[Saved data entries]

[Start of section]

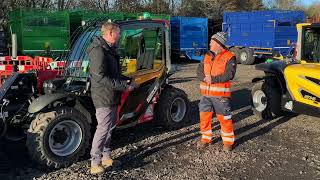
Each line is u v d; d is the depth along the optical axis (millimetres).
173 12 32406
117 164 5742
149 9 28266
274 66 8141
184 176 5406
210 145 6637
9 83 6195
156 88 7090
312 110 7371
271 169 5652
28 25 14898
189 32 22469
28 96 6195
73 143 5762
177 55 22875
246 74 16312
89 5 25594
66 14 15516
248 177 5379
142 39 6801
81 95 5895
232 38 22500
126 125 6637
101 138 5312
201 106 6477
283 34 20297
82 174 5410
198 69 6457
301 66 7828
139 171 5570
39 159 5484
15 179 5309
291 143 6797
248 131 7512
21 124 6074
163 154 6246
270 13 20172
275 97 8164
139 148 6508
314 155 6203
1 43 18625
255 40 21078
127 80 5676
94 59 5047
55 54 15297
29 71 6637
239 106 9680
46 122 5465
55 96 5590
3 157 6117
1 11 20328
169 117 7371
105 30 5141
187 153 6289
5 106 5980
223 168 5688
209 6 35469
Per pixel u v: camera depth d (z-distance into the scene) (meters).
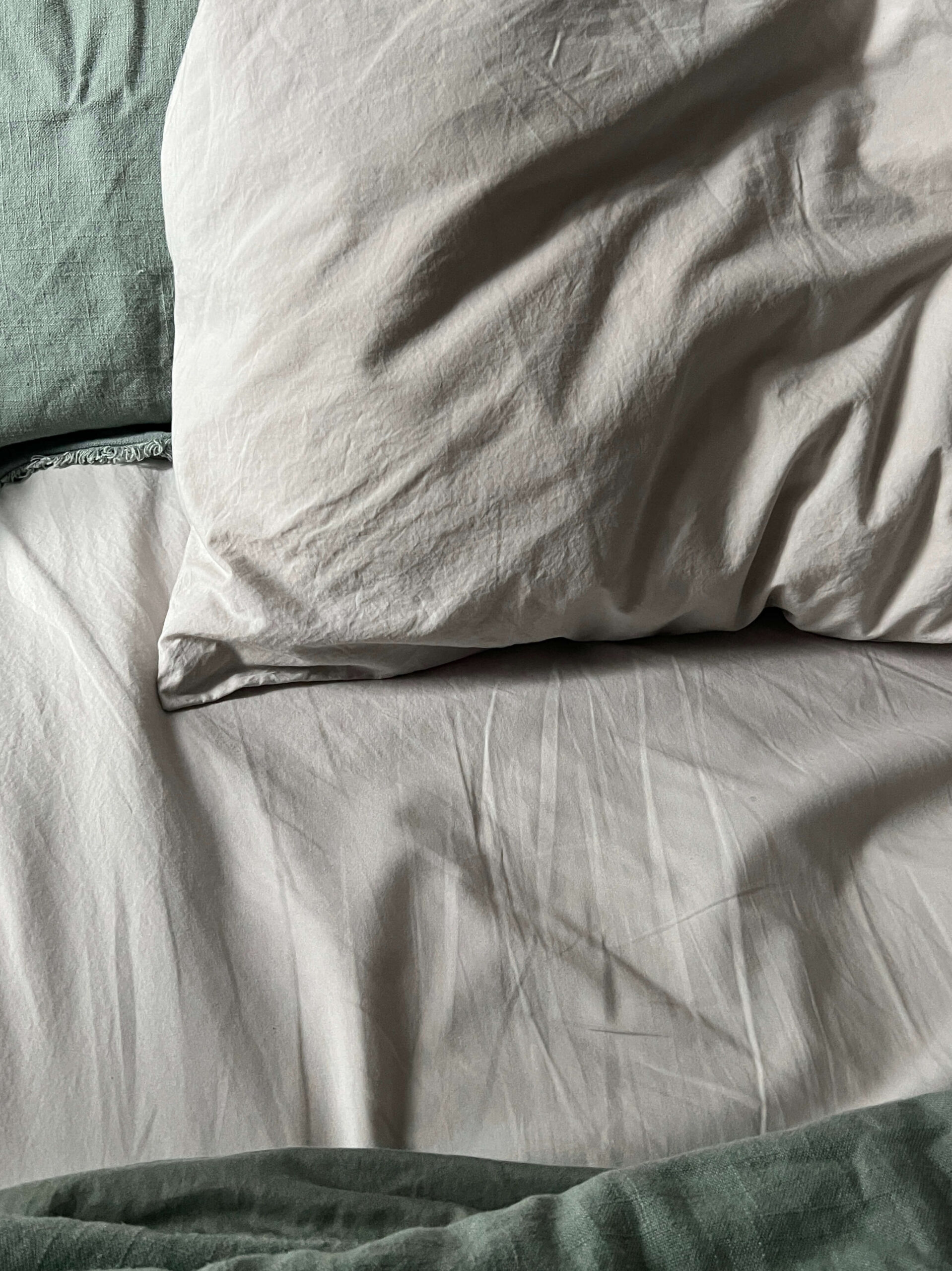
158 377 0.65
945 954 0.43
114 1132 0.38
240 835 0.47
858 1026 0.41
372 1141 0.37
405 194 0.47
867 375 0.48
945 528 0.49
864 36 0.50
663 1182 0.31
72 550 0.60
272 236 0.48
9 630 0.55
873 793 0.48
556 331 0.46
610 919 0.44
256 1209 0.33
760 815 0.47
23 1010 0.40
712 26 0.47
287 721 0.52
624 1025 0.41
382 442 0.47
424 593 0.49
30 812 0.46
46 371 0.64
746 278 0.47
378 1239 0.32
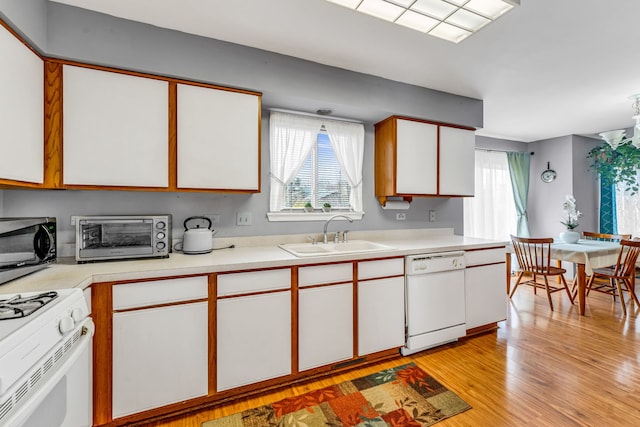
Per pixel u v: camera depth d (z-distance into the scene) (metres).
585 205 4.77
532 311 3.35
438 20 1.78
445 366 2.20
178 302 1.65
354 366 2.21
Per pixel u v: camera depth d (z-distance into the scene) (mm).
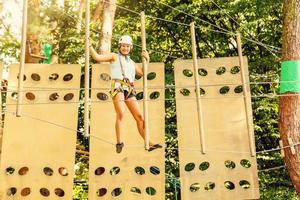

[End of section]

Show the lines above that have the word "depth".

Completed exercise:
Each line is u v d; d is the depth along the optical axis (millimetres).
Per pixel u v: camera depth d (z-distance into the scene) (meters).
Per pixel u v: camera depth d (z-distance into the scene) (metres).
Per pixel u v: camera depth d (z-distance into the scene) (mm).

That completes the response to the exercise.